Üzerinde çalıştığımız diğer bir konu ise lazerler. Lazerler, teknolojik üretimde kesip, biçme, şekil verme, telekomünikasyon hatlarında dalga üreteci, tıbbi tedavi yöntemlerinde ise tedavi etme gibi birçok alanda kullanılıyor. Çoğumuzun bilgisayarlarda kullandığı blue-ray okuma kafalarında da yer alıyor. Örneğin, Optoelektronik Aygıt ve Malzeme Araştırma Laboratuvarı’nda yaptığımız ilk projelerden biri uydu haberleşmesinde kullanılan lazeri yapmaktı. Bu, 1,3 ve 1,5 mikrometre dalga boyuna sahip bir lazerdi. Malzemelerimiz Finlandiya’dan geldi. Orada yaptığımız araştırma özel bir firma tarafından şu an uydu haberleşmesinde kullanılıyor.
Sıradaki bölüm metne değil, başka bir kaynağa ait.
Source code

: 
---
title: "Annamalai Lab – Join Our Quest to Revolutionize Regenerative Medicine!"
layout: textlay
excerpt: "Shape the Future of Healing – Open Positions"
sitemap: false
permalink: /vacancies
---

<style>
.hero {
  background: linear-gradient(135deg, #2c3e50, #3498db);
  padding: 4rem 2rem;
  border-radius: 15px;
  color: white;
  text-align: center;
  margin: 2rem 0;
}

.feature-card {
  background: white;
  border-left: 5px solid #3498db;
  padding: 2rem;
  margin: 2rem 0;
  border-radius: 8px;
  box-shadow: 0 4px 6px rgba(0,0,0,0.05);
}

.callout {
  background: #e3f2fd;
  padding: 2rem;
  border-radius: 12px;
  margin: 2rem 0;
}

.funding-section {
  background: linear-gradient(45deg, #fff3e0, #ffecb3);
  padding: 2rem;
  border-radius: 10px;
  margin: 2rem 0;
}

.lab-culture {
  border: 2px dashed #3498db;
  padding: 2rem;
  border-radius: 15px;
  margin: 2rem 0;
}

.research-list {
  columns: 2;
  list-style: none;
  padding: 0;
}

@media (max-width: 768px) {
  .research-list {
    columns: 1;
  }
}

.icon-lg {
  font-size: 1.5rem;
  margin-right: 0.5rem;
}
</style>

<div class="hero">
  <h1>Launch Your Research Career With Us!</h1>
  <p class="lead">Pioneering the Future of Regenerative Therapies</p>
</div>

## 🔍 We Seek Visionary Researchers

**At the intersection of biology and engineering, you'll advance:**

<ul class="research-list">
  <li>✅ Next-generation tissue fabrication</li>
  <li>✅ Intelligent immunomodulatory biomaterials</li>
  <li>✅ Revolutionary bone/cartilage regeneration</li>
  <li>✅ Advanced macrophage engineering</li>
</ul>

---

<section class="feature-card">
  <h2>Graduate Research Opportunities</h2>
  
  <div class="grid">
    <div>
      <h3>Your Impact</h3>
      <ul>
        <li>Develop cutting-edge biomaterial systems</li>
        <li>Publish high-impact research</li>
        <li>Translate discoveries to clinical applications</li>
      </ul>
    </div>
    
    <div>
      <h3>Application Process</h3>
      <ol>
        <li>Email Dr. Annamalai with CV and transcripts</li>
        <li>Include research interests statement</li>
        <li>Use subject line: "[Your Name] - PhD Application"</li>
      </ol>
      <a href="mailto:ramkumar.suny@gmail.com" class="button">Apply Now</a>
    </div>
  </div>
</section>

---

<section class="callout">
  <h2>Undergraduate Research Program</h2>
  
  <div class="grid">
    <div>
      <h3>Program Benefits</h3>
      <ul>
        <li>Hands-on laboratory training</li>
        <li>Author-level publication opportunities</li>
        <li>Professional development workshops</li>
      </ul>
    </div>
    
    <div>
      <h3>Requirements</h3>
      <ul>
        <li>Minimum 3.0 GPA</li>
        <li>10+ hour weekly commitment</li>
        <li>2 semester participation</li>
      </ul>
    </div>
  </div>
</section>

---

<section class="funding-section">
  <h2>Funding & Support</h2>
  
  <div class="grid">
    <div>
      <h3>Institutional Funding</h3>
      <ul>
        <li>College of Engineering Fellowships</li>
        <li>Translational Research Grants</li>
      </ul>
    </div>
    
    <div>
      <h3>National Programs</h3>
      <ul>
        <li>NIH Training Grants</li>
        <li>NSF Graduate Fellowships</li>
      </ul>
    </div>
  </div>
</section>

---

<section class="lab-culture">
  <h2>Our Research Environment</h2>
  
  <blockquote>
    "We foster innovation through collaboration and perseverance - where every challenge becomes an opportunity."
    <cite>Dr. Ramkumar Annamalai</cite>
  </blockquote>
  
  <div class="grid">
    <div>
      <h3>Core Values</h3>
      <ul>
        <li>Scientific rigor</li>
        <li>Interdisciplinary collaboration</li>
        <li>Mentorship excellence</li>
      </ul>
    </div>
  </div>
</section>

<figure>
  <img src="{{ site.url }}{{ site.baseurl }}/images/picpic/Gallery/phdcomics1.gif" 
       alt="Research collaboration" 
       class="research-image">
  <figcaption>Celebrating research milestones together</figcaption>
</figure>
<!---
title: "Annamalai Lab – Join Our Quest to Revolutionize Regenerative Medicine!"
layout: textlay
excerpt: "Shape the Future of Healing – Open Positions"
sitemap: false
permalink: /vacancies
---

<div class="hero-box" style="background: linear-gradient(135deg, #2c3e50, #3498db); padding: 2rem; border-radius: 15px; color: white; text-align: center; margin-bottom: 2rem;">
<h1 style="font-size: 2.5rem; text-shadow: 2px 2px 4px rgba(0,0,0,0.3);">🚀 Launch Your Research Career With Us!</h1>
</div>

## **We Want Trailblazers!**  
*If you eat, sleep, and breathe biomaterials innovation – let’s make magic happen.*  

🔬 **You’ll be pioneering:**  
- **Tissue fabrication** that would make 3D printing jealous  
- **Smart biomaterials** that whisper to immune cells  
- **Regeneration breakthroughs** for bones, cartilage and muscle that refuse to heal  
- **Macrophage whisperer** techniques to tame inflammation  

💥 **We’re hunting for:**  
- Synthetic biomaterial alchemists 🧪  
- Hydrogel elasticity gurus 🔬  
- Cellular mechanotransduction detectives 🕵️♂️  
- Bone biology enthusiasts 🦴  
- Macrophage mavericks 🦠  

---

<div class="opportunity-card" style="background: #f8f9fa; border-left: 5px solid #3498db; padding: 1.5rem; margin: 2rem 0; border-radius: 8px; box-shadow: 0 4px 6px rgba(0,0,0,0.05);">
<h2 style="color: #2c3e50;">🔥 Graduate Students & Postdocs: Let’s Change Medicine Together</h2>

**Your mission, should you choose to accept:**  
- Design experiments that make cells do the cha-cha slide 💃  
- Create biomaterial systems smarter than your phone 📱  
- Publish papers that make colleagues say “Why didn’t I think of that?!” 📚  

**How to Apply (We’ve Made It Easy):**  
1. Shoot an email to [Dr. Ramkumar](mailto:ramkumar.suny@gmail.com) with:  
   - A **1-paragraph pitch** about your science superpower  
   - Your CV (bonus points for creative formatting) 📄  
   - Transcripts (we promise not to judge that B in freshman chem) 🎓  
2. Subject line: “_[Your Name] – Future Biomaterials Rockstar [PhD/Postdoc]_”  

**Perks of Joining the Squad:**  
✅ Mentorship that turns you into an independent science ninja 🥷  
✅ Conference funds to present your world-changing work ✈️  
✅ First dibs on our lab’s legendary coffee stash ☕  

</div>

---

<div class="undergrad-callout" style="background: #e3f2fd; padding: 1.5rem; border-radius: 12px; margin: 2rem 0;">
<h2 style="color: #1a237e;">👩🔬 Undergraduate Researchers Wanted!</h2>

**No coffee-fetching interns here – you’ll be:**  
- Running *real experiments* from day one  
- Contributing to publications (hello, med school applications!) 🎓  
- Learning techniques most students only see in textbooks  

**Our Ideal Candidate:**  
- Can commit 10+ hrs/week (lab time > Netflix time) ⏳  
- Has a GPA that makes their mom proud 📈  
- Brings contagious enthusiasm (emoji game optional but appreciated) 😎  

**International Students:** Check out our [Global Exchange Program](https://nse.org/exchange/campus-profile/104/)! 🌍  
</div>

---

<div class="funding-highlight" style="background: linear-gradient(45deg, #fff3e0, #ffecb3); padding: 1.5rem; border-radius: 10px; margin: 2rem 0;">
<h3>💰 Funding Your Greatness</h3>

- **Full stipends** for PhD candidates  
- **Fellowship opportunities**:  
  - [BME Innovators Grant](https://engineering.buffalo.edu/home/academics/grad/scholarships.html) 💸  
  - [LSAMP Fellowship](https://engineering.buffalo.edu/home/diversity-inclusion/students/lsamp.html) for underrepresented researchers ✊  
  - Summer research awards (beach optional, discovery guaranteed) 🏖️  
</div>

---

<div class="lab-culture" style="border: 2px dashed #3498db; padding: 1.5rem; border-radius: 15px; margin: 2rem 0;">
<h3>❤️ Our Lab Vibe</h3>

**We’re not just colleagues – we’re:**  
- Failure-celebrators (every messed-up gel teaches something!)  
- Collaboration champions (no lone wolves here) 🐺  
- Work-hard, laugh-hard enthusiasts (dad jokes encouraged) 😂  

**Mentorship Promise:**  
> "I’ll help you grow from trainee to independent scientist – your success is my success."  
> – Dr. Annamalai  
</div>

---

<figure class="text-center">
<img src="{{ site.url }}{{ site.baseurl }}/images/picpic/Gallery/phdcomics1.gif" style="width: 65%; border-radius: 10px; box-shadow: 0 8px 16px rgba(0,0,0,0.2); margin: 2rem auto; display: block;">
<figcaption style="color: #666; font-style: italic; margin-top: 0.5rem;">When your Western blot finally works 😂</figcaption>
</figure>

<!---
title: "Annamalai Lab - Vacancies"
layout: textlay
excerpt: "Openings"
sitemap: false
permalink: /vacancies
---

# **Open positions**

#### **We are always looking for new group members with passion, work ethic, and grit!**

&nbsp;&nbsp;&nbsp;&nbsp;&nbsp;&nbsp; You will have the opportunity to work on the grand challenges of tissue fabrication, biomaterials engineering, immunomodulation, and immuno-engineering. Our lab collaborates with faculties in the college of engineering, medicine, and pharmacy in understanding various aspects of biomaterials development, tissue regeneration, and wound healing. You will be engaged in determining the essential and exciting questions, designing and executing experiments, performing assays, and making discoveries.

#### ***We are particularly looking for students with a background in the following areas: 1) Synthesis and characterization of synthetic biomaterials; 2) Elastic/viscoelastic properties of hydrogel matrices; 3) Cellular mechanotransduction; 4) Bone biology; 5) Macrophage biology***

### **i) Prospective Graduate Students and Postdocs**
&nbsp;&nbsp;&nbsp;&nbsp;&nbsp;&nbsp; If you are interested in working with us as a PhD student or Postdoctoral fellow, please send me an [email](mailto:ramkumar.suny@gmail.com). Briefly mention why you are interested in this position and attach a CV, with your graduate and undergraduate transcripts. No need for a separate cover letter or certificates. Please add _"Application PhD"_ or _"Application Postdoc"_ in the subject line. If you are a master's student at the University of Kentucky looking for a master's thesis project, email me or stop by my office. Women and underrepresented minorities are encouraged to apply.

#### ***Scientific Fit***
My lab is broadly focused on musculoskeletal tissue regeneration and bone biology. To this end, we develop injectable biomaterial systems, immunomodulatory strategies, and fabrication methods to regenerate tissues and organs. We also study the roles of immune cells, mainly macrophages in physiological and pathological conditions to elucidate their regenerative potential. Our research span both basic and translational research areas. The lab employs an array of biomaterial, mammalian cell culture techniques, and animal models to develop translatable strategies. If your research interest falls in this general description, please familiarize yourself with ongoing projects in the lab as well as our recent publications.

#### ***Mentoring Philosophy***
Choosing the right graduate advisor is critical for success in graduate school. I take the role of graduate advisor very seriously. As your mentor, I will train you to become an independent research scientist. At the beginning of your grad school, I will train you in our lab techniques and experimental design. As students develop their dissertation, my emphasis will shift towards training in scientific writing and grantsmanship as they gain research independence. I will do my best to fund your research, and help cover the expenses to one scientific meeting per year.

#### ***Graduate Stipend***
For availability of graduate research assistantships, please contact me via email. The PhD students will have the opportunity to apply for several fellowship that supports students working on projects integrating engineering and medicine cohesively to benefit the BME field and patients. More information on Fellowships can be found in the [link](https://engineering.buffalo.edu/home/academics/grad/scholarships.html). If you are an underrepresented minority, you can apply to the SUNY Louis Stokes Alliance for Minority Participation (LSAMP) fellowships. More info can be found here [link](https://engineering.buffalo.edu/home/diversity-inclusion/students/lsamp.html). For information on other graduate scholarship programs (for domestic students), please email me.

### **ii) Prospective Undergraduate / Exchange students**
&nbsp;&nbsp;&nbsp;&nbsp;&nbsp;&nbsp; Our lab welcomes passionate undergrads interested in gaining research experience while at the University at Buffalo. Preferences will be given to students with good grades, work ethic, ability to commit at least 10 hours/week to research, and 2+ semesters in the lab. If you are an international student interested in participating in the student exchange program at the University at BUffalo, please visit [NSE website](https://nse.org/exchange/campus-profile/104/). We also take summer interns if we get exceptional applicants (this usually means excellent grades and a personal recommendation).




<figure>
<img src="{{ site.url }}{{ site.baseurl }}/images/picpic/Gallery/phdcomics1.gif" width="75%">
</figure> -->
Örneklerimiz Türkiye’de daha çok Bilkent Üniversitesi NANOTAM’dan geliyor. Yurtdışından ise Fransa LAAS, Amerika Cornell Üniversitesi, Yunanistan Girit, Finlandiya’daki gruplar, İngiltere Sheffield Üniversitesi ve Rusya’dan gelen örnekler var. Örnek üretimi özel bir süreç, sürdürülebilir olması için hem ekip hem de maddi destek çok önemli. İstanbul Üniversitesi, Gazi Üniversitesi, Antalya Bilim Üniversitesi, Burdur Mehmet Akif Üniversitesi, Sabancı Üniversitesi, İstanbul Teknik Üniversitesi, Hacettepe Üniversitesi ve Roketsan gibi kuruluşlarla da ortak çalışmalar yürütüyoruz. Grubumuzda, ben ve Dr. Öğr. Üyesi Şükrü ARDALI ile birlikte YÖK 100/2000 kapsamında iki doktora öğrencimiz var. Doktora öğrencilerimiz bir proje üreterek tezlerine başlıyorlar. Laboratuvarımızdan şu ana kadar 2 doktora tezi ve 6 yüksek lisans tez çalışması yapıldı. Yurtdışından ve yurtiçinden iş birliği halinde bulunduğumuz gruplardan da uzun dönemli yüksek lisans öğrencileri ve doktora sonrası araştırmacılar da geliyor.